Born in Richmond, Virginia in 1984, Adam Pendleton completed the Artspace Independent Study Program in Pietrasanta, Italy, in 2002. His work has been featured at major museums around the world, including solo exhibitions at the Baltimore Museum of Art; Le Consortium, Dijon, France; Isabella Stewart Gardner Museum, Boston; KW Institute for Contemporary Art, Berlin; Museum of Contemporary Art Cleveland; and Museum of Contemporary Art Denver, among others. Recent solo and group exhibitions include Adam Pendleton: Who is Queen? (2021–22) at the Museum of Modern Art, New York; Adam Pendleton: These Things We’ve Done Together (2021–22) at the Montreal Museum of Fine Arts; Biennial: Quiet as It’s Kept (2022) at the Whitney Museum of American Art, New York; Adam Pendleton: Blackness, White and Light (2023–24) at the mumok - Museum Moderner Kunst Stiftung Ludwig Wien, Vienna; and Adam Pendleton: To Divide By (September 22, 2023 – January 15, 2024) at the Mildred Lane Kemper Art Museum, St. Louis.

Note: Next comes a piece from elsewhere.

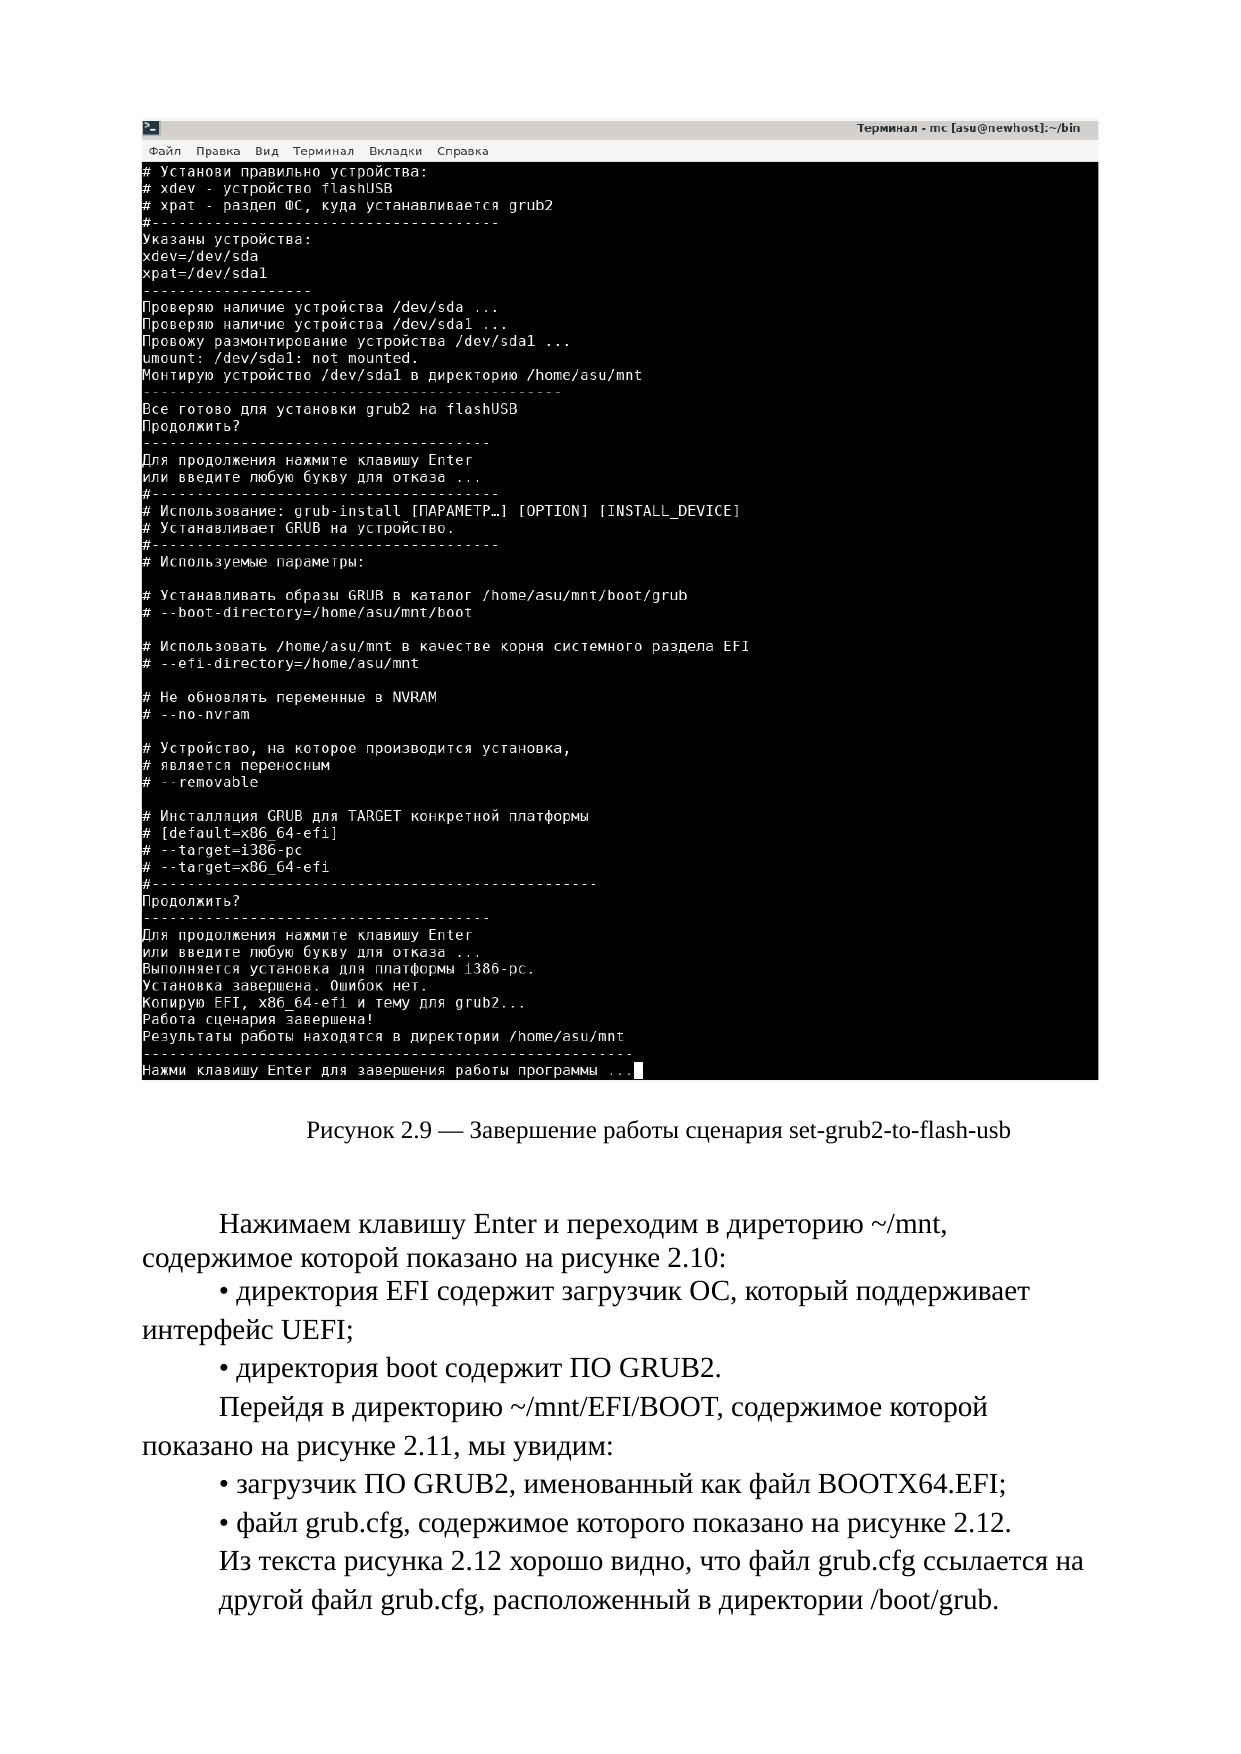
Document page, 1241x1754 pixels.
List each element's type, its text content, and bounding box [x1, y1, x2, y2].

His work is in numerous public collections, including the Museum of Modern Art, New York; the Whitney Museum of American Art, New York; the Solomon R. Guggenheim Museum, New York; the Studio Museum in Harlem, New York; the Carnegie Museum of Art, Pittsburgh; the Museum of Contemporary Art Chicago; the Museum of Contemporary Art San Diego; and Tate, London.